Department of Dermatology, Dongguk University Ilsan Hospital, Dongguk University Graduate School of Medicine, Goyang 410-773, South Korea.
Int Immunopharmacol. 2013 Feb;15(2):424-32. doi: 10.1016/j.intimp.2013.01.005. Epub 2013 Jan 22.
Combination therapy is often used in the treatment of atopic dermatitis (AD) to improve clinical efficacy or to spare the dose of each drug. Cyclosporine A (CsA) is a calcineurin inhibitor that was developed for the treatment of AD. Glucosamine (Glu) is a potent immunosuppressant that inhibits Th2-mediated immunity. We previously reported that Glu has an ameliorative effect on the development of the pathology in NC/Nga mice. The aims of our study were to investigate the therapeutic efficacy of combination of Glu and low-dose CsA in dermatophagoides farina (Df)-induced AD-like skin lesions in NC/Nga mice and to determine the underlying therapeutic mechanisms. The Df-induced NC/Nga mice with a clinical score of 7 were used for treatment with Glu (500mg/kg) alone, low-dose CsA (2, 5, and 10mg/kg) or in combination. The clinical scores were reduced significantly by the combination treatment with Glu and low-dose CsA. The suppression of dermatitis by combined therapy was accompanied by decrease in the plasma level of IgE and in the splenic level of IL-4, IL-5, IL-13, TARC and eotaxin. Histological analysis of the skin also revealed that combination treatment significantly reduced the inflammatory cellular infiltrate, including mast cells and eosinophils. Particularly, immunological evaluation reveals an increase of CD4(+)CD25(+) Treg cells in the combined treatment. The induction of TSLP, which leads to systemic Th2 response, was reduced in the skin on combination treatment. The protein expression of filaggrin and involucrin was recovered by combination treatment in the skin lesions, whereas the protein expression of keratin-10 and keratin-14 decreased in the combination treatment. Collectively, our findings suggest that combination treatment of Glu and low-dose CsA leads to the therapeutic effects in Df-induced AD-like skin lesion in NC/Nga mice through inhibition of IgE, inflammatory cellular infiltrate, and recovery of skin barrier function via a mechanism that may inhibition of Th2-mediated immune responses, in part, increment of CD4(+)CD25(+) Treg cells. These results suggest that this combined immunosuppressive treatment may provide important implications for the design of therapeutic strategies aimed at AD treatment.

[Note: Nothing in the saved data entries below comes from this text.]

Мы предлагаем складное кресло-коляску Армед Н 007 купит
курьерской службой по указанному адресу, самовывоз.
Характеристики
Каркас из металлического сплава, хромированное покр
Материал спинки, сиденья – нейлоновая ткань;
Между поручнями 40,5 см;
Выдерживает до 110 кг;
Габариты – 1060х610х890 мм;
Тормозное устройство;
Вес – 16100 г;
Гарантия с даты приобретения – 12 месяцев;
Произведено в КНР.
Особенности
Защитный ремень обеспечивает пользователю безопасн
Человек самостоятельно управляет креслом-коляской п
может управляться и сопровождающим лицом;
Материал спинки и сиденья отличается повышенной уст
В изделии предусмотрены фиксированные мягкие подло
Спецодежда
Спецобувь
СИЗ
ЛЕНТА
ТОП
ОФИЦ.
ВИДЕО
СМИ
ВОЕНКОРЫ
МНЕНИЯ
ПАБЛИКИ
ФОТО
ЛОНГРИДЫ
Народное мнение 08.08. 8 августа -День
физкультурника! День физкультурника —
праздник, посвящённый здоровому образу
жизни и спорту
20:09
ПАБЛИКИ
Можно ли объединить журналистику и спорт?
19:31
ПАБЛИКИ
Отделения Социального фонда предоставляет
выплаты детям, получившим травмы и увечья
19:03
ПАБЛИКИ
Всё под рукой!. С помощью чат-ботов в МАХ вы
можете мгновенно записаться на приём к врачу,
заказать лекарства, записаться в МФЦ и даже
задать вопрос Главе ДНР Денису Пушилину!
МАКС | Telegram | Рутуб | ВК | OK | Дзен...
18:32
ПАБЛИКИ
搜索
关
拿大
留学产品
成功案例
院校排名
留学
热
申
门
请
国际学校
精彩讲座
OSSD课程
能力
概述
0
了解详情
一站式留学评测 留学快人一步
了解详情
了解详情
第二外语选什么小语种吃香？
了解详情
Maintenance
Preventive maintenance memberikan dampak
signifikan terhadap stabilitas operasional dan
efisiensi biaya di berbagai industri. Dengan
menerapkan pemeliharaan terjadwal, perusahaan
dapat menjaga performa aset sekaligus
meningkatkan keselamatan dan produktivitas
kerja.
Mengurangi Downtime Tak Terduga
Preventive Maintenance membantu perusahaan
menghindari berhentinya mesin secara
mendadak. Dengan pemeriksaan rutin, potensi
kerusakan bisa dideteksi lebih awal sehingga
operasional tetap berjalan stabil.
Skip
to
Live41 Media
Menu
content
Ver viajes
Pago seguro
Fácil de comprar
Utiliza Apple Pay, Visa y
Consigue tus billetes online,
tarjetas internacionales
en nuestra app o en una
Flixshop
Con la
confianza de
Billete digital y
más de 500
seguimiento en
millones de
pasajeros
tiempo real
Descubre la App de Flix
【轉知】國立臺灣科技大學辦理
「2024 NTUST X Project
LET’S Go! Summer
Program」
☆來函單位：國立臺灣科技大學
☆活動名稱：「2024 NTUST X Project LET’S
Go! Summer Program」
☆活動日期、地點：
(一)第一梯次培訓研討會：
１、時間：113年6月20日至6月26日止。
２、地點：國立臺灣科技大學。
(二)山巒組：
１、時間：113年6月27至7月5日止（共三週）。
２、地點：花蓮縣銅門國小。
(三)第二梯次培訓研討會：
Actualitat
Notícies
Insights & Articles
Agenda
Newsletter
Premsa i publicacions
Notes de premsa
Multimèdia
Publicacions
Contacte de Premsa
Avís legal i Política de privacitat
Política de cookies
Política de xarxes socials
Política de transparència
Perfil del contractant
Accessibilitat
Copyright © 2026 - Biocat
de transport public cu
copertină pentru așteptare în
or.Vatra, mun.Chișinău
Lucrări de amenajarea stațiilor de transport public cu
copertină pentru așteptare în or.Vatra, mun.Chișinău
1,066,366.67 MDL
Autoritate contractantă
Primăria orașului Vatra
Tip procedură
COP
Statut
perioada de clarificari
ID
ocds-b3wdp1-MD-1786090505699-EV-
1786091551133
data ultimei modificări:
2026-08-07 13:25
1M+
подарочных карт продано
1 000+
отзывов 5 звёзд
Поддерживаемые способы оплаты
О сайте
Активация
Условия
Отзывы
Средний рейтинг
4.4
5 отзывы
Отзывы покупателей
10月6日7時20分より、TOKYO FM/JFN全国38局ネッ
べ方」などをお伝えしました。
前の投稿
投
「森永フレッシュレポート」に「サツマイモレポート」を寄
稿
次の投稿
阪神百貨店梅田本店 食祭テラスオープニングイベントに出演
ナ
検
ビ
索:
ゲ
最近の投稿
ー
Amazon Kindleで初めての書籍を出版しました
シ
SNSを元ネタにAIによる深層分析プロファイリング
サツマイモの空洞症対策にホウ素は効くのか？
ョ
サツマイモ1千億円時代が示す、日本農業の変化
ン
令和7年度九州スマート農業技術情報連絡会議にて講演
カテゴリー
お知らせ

联合治疗常用于治疗特应性皮炎(AD),以提高临床疗效或减少每种药物的剂量。环孢素 A(CsA)是一种钙调神经磷酸酶抑制剂,最初是为治疗 AD 而开发的。氨基葡萄糖(Glu)是一种有效的免疫抑制剂,可抑制 Th2 介导的免疫。我们之前报道过,Glu 对 NC/Nga 小鼠病理发展具有改善作用。本研究的目的是研究 Glu 与低剂量 CsA 联合治疗尘螨(Df)诱导的 NC/Nga 小鼠 AD 样皮肤病变的治疗效果,并确定其潜在的治疗机制。我们使用临床评分 7 的 Df 诱导的 NC/Nga 小鼠,单独使用 Glu(500mg/kg)、低剂量 CsA(2、5 和 10mg/kg)或联合治疗。联合治疗可显著降低临床评分。联合治疗抑制皮炎的同时,还降低了血浆 IgE 水平和脾 IL-4、IL-5、IL-13、TARC 和嗜酸性粒细胞趋化因子水平。皮肤组织学分析也显示,联合治疗可显著减少炎症细胞浸润,包括肥大细胞和嗜酸性粒细胞。特别是,免疫评估显示联合治疗可增加 CD4+CD25+Treg 细胞。联合治疗可降低皮肤中 TSLP 的诱导,而 TSLP 可导致全身性 Th2 反应。联合治疗可恢复皮肤病变中 filaggrin 和 involucrin 的蛋白表达,而联合治疗可降低角质蛋白-10 和角质蛋白-14 的蛋白表达。综上所述,我们的研究结果表明,Glu 与低剂量 CsA 联合治疗可通过抑制 IgE、炎症细胞浸润和恢复皮肤屏障功能,对 Df 诱导的 NC/Nga 小鼠 AD 样皮肤病变产生治疗效果,其机制可能部分通过抑制 Th2 介导的免疫反应,增加 CD4+CD25+Treg 细胞。这些结果表明,这种联合免疫抑制治疗可能为 AD 治疗的治疗策略设计提供重要意义。